[Task details] Rewrite the text read from each of the following entries, replacing "Hot Rolled Coil" with "Hot-Rolled Coil" and leaving everything else unchanged. Leave the pictures out of your answer.

══════════

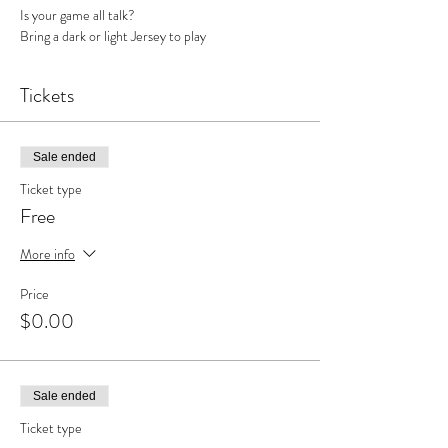
Is your game all talk? 
Bring a dark or light Jersey to play
Tickets
Sale ended
Ticket type
Free
More info
Price
$0.00
Sale ended
Ticket type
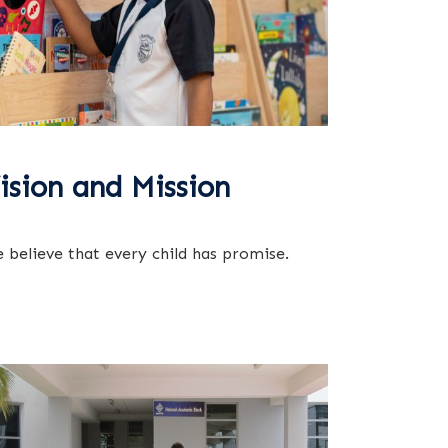
ision and Mission
 believe that every child has promise.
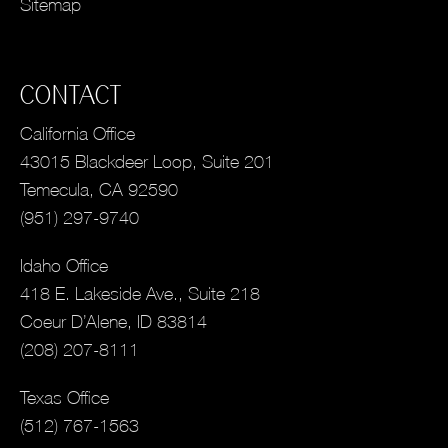
Sitemap
CONTACT
California Office
43015 Blackdeer Loop, Suite 201
Temecula, CA 92590
(951) 297-9740
Idaho Office
418 E. Lakeside Ave., Suite 218
Coeur D’Alene, ID 83814
(208) 207-8111
Texas Office
(512) 767-1563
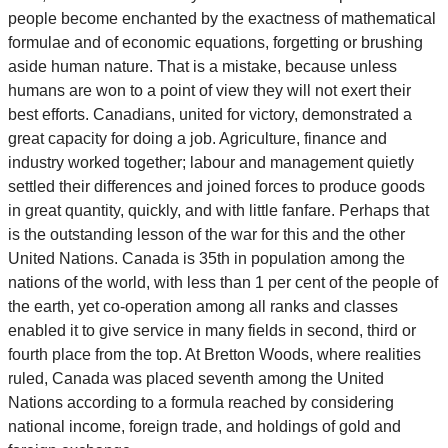
people become enchanted by the exactness of mathematical
formulae and of economic equations, forgetting or brushing
aside human nature. That is a mistake, because unless
humans are won to a point of view they will not exert their
best efforts. Canadians, united for victory, demonstrated a
great capacity for doing a job. Agriculture, finance and
industry worked together; labour and management quietly
settled their differences and joined forces to produce goods
in great quantity, quickly, and with little fanfare. Perhaps that
is the outstanding lesson of the war for this and the other
United Nations. Canada is 35th in population among the
nations of the world, with less than 1 per cent of the people of
the earth, yet co-operation among all ranks and classes
enabled it to give service in many fields in second, third or
fourth place from the top. At Bretton Woods, where realities
ruled, Canada was placed seventh among the United
Nations according to a formula reached by considering
national income, foreign trade, and holdings of gold and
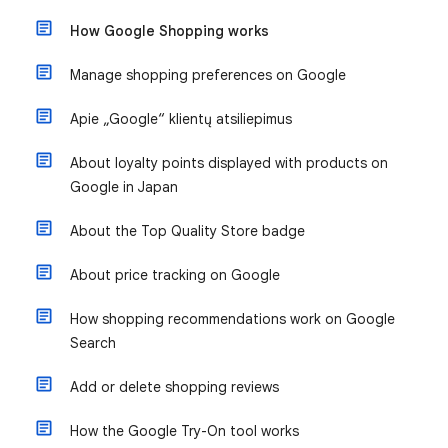
How Google Shopping works
Manage shopping preferences on Google
Apie „Google“ klientų atsiliepimus
About loyalty points displayed with products on
Google in Japan
About the Top Quality Store badge
About price tracking on Google
How shopping recommendations work on Google
Search
Add or delete shopping reviews
How the Google Try-On tool works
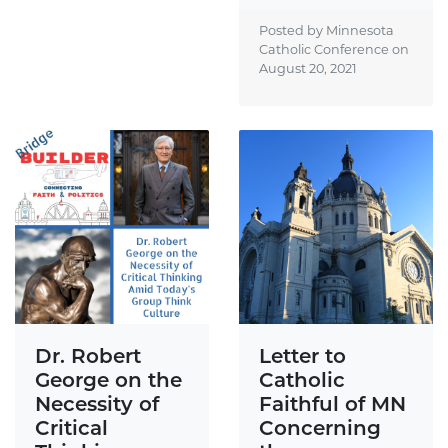
Posted by Minnesota
Catholic Conference on
August 20, 2021
Dr. Robert
Letter to
George on the
Catholic
Necessity of
Faithful of MN
Critical
Concerning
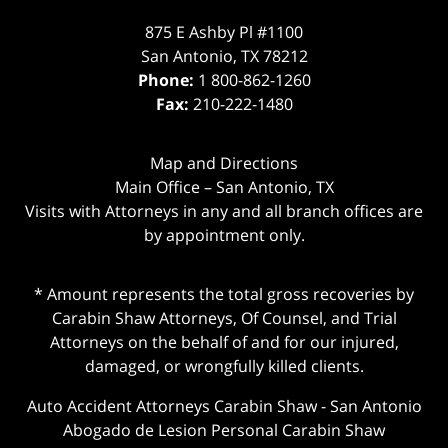
875 E Ashby Pl #1100
San Antonio
,
TX
78212
Phone:
1 800-862-1260
Fax:
210-222-1480
Map and Directions
Main Office – San Antonio, TX
Visits with Attorneys in any and all branch offices are
by appointment only.
* Amount represents the total gross recoveries by
Carabin Shaw Attorneys, Of Counsel, and Trial
Attorneys on the behalf of and for our injured,
damaged, or wrongfully killed clients.
Auto Accident Attorneys Carabin Shaw
-
San Antonio
Abogado de Lesion Personal Carabin Shaw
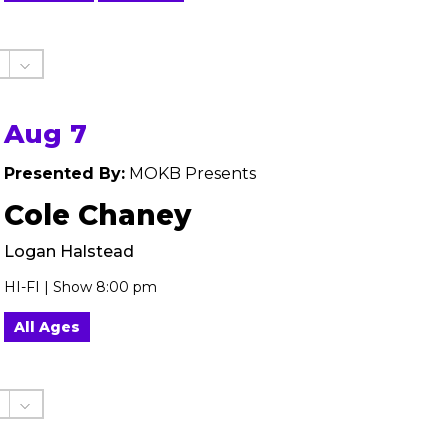
Aug 7
Presented By:
MOKB Presents
Cole Chaney
Logan Halstead
HI-FI | Show 8:00 pm
All Ages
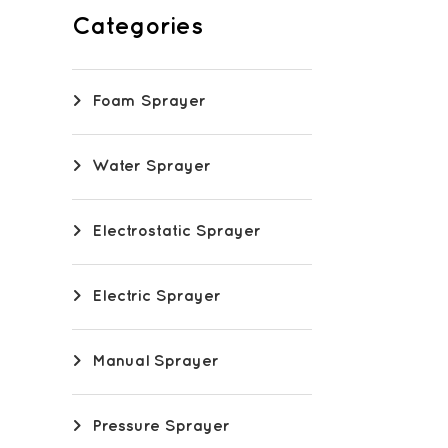
Categories
Foam Sprayer
Water Sprayer
Electrostatic Sprayer
Electric Sprayer
Manual Sprayer
Pressure Sprayer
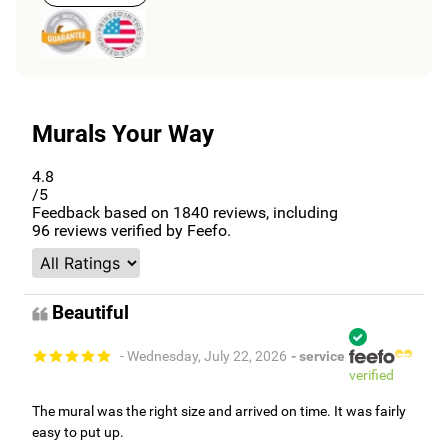
Murals Your Way
4.8
/5
Feedback based on
1840
reviews, including
96
reviews verified by Feefo.
Beautiful
- Wednesday, July 22, 2026
- service
verified
The mural was the right size and arrived on time. It was fairly
easy to put up.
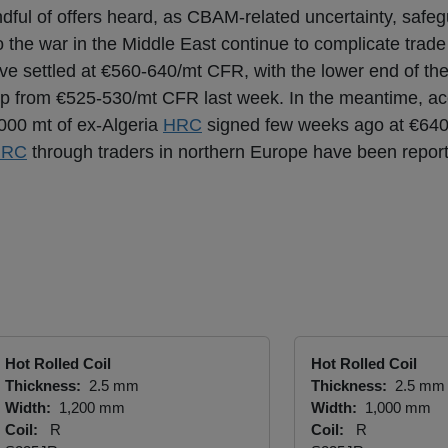
andful of offers heard, as CBAM-related uncertainty, saf
o the war in the Middle East continue to complicate trade
e settled at €560-640/mt CFR, with the lower end of th
up from €525-530/mt CFR last week. In the meantime, ac
,000 mt of ex-Algeria
HRC
signed few weeks ago at €64
HRC
through traders in northern Europe have been repor
Hot Rolled Coil
Hot Rolled Coil
Thickness:
2.5 mm
Thickness:
2.5 mm
Width:
1,200 mm
Width:
1,000 mm
Coil:
R
Coil:
R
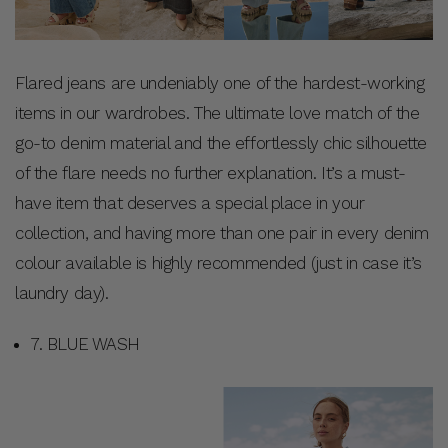
Flared jeans are undeniably one of the hardest-working
items in our wardrobes. The ultimate love match of the
go-to denim material and the effortlessly chic silhouette
of the flare needs no further explanation. It’s a must-
have item that deserves a special place in your
collection, and having more than one pair in every denim
colour available is highly recommended (just in case it’s
laundry day).
7. BLUE WASH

══════════

[Result of the task]
Is your game all talk? 
Bring a dark or light Jersey to play
Tickets
Sale ended
Ticket type
Free
More info
Price
$0.00
Sale ended
Ticket type
ision and Mission
 believe that every child has promise.
Sitemap
CONTACT
California Office
43015 Blackdeer Loop, Suite 201
Temecula, CA 92590
(951) 297-9740
Idaho Office
418 E. Lakeside Ave., Suite 218
Coeur D’Alene, ID 83814
(208) 207-8111
Texas Office
(512) 767-1563
people become enchanted by the exactness of mathematical
formulae and of economic equations, forgetting or brushing
aside human nature. That is a mistake, because unless
humans are won to a point of view they will not exert their
best efforts. Canadians, united for victory, demonstrated a
great capacity for doing a job. Agriculture, finance and
industry worked together; labour and management quietly
settled their differences and joined forces to produce goods
in great quantity, quickly, and with little fanfare. Perhaps that
is the outstanding lesson of the war for this and the other
United Nations. Canada is 35th in population among the
nations of the world, with less than 1 per cent of the people of
the earth, yet co-operation among all ranks and classes
enabled it to give service in many fields in second, third or
fourth place from the top. At Bretton Woods, where realities
ruled, Canada was placed seventh among the United
Nations according to a formula reached by considering
national income, foreign trade, and holdings of gold and
How Google Shopping works
Manage shopping preferences on Google
Apie „Google“ klientų atsiliepimus
About loyalty points displayed with products on
Google in Japan
About the Top Quality Store badge
About price tracking on Google
How shopping recommendations work on Google
Search
Add or delete shopping reviews
How the Google Try-On tool works
Posted by Minnesota
Catholic Conference on
August 20, 2021
Dr. Robert
Letter to
George on the
Catholic
Necessity of
Faithful of MN
Critical
Concerning
875 E Ashby Pl #1100
San Antonio
,
TX
78212
Phone:
1 800-862-1260
Fax:
210-222-1480
Map and Directions
Main Office – San Antonio, TX
Visits with Attorneys in any and all branch offices are
by appointment only.
* Amount represents the total gross recoveries by
Carabin Shaw Attorneys, Of Counsel, and Trial
Attorneys on the behalf of and for our injured,
damaged, or wrongfully killed clients.
Auto Accident Attorneys Carabin Shaw
-
San Antonio
Abogado de Lesion Personal Carabin Shaw
Aug 7
Presented By:
MOKB Presents
Cole Chaney
Logan Halstead
HI-FI | Show 8:00 pm
All Ages
Categories
Foam Sprayer
Water Sprayer
Electrostatic Sprayer
Electric Sprayer
Manual Sprayer
Pressure Sprayer
Murals Your Way
4.8
/5
Feedback based on
1840
reviews, including
96
reviews verified by Feefo.
Beautiful
- Wednesday, July 22, 2026
- service
verified
The mural was the right size and arrived on time. It was fairly
easy to put up.
andful of offers heard, as CBAM-related uncertainty, saf
o the war in the Middle East continue to complicate trade
e settled at €560-640/mt CFR, with the lower end of th
up from €525-530/mt CFR last week. In the meantime, ac
,000 mt of ex-Algeria
HRC
signed few weeks ago at €64
HRC
through traders in northern Europe have been repor
Hot-Rolled Coil
Hot-Rolled Coil
Thickness:
2.5 mm
Thickness:
2.5 mm
Width:
1,200 mm
Width:
1,000 mm
Coil:
R
Coil:
R
Flared jeans are undeniably one of the hardest-working
items in our wardrobes. The ultimate love match of the
go-to denim material and the effortlessly chic silhouette
of the flare needs no further explanation. It’s a must-
have item that deserves a special place in your
collection, and having more than one pair in every denim
colour available is highly recommended (just in case it’s
laundry day).
7. BLUE WASH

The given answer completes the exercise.